*** Source material ***

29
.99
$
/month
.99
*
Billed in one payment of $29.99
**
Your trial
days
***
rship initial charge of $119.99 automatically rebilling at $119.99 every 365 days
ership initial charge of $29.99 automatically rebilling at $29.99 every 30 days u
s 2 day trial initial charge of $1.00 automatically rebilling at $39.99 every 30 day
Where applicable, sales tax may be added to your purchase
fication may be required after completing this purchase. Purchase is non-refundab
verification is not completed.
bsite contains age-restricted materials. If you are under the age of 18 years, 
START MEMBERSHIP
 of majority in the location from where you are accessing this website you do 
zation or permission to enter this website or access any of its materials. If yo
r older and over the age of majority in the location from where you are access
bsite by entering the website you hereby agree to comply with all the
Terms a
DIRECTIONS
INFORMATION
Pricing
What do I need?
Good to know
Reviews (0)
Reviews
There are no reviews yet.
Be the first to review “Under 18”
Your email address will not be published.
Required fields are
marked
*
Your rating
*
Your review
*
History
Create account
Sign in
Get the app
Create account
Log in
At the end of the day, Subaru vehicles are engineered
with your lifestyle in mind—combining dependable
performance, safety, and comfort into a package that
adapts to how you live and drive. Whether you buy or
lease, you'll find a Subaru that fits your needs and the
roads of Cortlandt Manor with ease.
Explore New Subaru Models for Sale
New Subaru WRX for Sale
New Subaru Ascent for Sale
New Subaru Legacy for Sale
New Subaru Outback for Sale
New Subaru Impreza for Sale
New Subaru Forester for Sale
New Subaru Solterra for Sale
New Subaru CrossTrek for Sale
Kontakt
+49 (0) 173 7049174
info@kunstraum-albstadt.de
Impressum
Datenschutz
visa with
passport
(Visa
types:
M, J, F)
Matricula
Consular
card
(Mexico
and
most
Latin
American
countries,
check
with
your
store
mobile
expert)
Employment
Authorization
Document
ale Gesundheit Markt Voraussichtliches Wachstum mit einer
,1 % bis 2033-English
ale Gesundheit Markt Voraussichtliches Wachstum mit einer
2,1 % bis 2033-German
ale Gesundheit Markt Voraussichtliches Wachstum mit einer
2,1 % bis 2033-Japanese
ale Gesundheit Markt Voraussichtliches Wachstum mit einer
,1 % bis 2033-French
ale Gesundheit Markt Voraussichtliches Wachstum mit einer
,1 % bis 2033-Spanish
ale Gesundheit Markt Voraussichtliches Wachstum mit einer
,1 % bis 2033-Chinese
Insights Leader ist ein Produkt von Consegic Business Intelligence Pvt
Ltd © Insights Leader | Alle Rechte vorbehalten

*** End of Source material ***

**What needs to be done**
Render everything from the start of the material down to and including the line that contains "ership initial charge" as a JSON list of strings, one string per line and blank lines omitted.

**Written answer**
[
  "29",
  ".99",
  "$",
  "/month",
  ".99",
  "*",
  "Billed in one payment of $29.99",
  "**",
  "Your trial",
  "days",
  "***",
  "rship initial charge of $119.99 automatically rebilling at $119.99 every 365 days",
  "ership initial charge of $29.99 automatically rebilling at $29.99 every 30 days u"
]